DD.com : Vous-même, accompagnez-vous des collectivités en Afrique dans leur démarche de développement d’agendas 21 ?

J. K. : Il y a un pays en Afrique où je vais pouvoir aider à réaliser des agendas 21 : le Congo-Brazzaville. Mais mes missions sur ce continent portent principalement sur la sensibilisation, la vulgarisation et la formation des personnes au niveau institutionnel.
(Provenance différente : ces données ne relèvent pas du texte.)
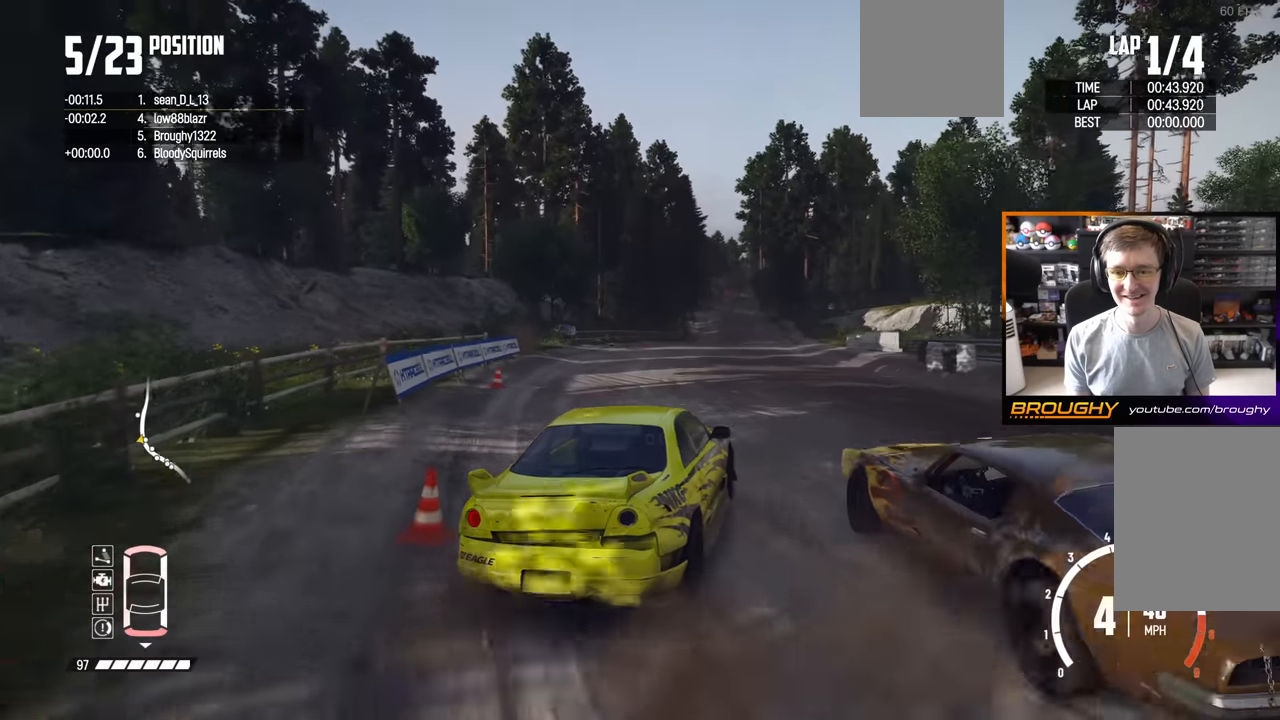
{"buttons": ["R2"], "left_stick": "right", "right_stick": "center", "events": [[116, "left_stick", "right"]]}
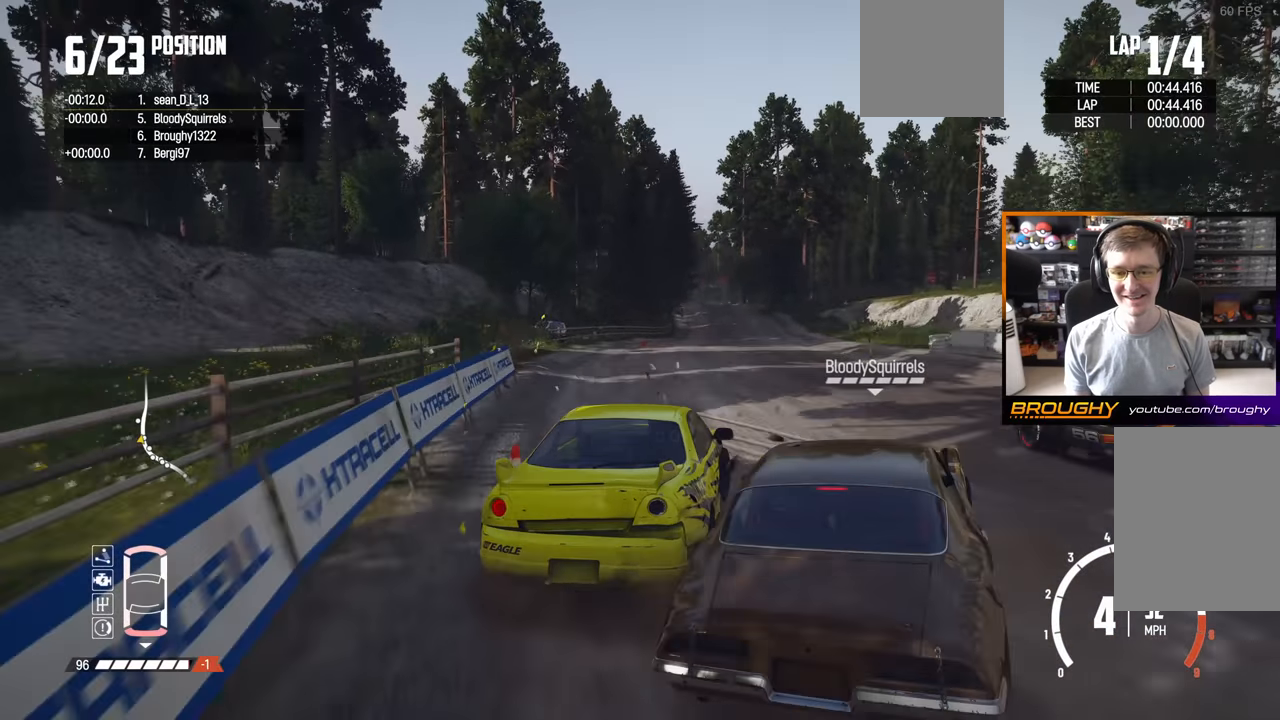
{"buttons": ["R2"], "left_stick": "left", "right_stick": "center", "events": [[133, "left_stick", "left"]]}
Il s’agit d’une étape essentielle, précédant la mise en œuvre d’agenda 21. Il est nécessaire qu’ils comprennent les mécanismes du développement durable pour qu’ils puissent piloter eux-mêmes les projets une fois les experts étrangers repartis.

DD.com : En tant que professeur, que pensez-vous des formations en développement durable existant en France ?

J. K. : Au début du mouvement, les formations naissantes portaient uniquement sur l’environnement. Elles ont fleuri de toutes parts ces dernières années. J’en ai initié certaines en Ile-de-France. Mais il n’y a pas eu les retombées attendues en matière d’emploi. Les étudiants été surtout embauchés en CDD, pour accompagner une entreprise dans sa démarche de certification, par exemple. Il y avait peu de CDI à la clé. Puis les formations se sont étendues au développement durable. Mais il n’y a pas encore beaucoup d’emplois dans les entreprises définis développement durable. En revanche, cette spécificité peut apporter un plus aux étudiants qui ont fait la formation QSE (qualité sécurité environnement). Les écoles qui proposent des formations QSE ont souvent rajouté la dimension développement durable à leur cursus pour étoffer leur offre. Aujourd’hui, je pense que les étudiants ayant choisi cette voie auront une meilleure place en tant que chargé de mission ou consultant, plutôt que dans un poste pérenne en entreprise.